甲子夜話卷八十七 4 蛇塚(フライング)

87ー4 蛇(ヘビ)塚

[やぶちゃん注:亭馬琴「兎園小説外集」の「蛇怪」・「へびこしき」に、必要上から、単発でフライングする。全く同一の出来事(場所と年月日及び事件当事者の名・年齢は完全に一致する)であるからである。画像は底本のものをトリミング補正した。]

 

 丙戌六年廿五日、小石川三百坂にて蛇多く集り、重累して桶の如し。往來の人步を留て皆見る。その邊なる田安殿の小十人高橋百助の子千吉、十四歲なるが云ふには、この如く蛇の重りたる中には必ず寳ありと聞く。いざ取らん迚、袖をかゝげ、右手を累蛇の中にさし入れたるに、肱を没せしが、やゝ探て果て銭一を獲たり。見るに、篆文の元祐通寳錢なり。是より蛇は散じて行方知れずと。奇異と云べし。

 

Hebiduka1

 

[やぶちゃん注:キャプションは、上部に、

傳說ノ圖

中央に右向き横転で、

コノ渡一尺六、七寸。

左下方に縦書で、

高モ、一尺六、七寸。

とある。]

予因て「泉貨鑑」に載るものを附出す。

 

Hebiduka2

 

[やぶちゃん注:この図の銭は、しかし、

元踊祠寳

と書いてある。中文サイトのこちらの画像を参照されたい。これは北宋の哲宗の元佑(一〇八六年~一〇九三年)年間の鋳造の宋銭である。「兎園小説外集」にあるのは、北宋の仁宗の景佑元年(一〇三四年)に鋳造された中国の宋銭で、異なる。

 

追記す。田舍にてはこれを蛇塚(ヘビヅカ)と云て、往々あることとぞ。

■やぶちゃんの呟き

「丙戌六年」文政九(一八二六)年。

「小石川三百坂」後に出す曲亭馬琴「兎園小説外集」の当該話の私の注を参照されたい。

「小十人」同前。

「累蛇」「るいじや」と音読みしておく。

「探て」「さぐりて」。

「果て」「はたして」。

「元祐通寳錢」北宋の哲宗の元祐年間(一〇八六年~一〇九三年)に鋳造された宋銭。中文サイトのこちらを参照。

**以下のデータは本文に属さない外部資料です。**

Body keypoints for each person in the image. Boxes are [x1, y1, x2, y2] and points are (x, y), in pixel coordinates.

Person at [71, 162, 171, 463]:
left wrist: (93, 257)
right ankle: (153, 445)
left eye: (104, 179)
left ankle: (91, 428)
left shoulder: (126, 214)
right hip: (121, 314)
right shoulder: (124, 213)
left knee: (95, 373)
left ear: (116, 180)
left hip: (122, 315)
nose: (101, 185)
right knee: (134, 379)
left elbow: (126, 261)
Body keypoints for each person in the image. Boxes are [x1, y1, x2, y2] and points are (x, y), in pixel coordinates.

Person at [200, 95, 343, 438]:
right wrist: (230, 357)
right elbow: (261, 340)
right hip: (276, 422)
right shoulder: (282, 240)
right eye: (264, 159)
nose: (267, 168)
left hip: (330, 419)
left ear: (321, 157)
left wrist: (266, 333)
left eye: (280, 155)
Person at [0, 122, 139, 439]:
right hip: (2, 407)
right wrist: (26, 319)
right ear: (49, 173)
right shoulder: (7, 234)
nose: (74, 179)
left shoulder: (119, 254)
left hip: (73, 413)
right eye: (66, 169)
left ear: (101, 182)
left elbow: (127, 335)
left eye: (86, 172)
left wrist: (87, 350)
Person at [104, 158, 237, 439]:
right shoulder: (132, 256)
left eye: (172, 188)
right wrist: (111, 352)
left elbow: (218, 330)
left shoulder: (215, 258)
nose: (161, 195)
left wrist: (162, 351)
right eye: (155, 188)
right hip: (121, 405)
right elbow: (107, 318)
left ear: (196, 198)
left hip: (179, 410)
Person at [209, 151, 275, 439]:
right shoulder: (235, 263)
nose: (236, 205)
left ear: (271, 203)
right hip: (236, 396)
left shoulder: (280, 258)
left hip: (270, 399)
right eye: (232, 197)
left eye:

「泉貨鑑」「和漢古今泉貨鑑」(わかんここんせんかかがみ)。江戸で寛政八(一七九六)年に刊行された朽木龍橋(くつきりゅうきょう)撰になる貨幣図説。龍橋は号で本名は朽木昌綱(寛延三(一七五〇)年~享和二(一八〇二)年。列記とした丹波福知山藩藩主にして、古銭研究家・蘭学者。隠岐守。古銭を愛好、収集・研究し、他に「新撰銭譜」・「西洋銭譜」等を刊行している。また、世界地理に詳しく、「泰西輿地図説」を著わしてもいる蘭癖大名である。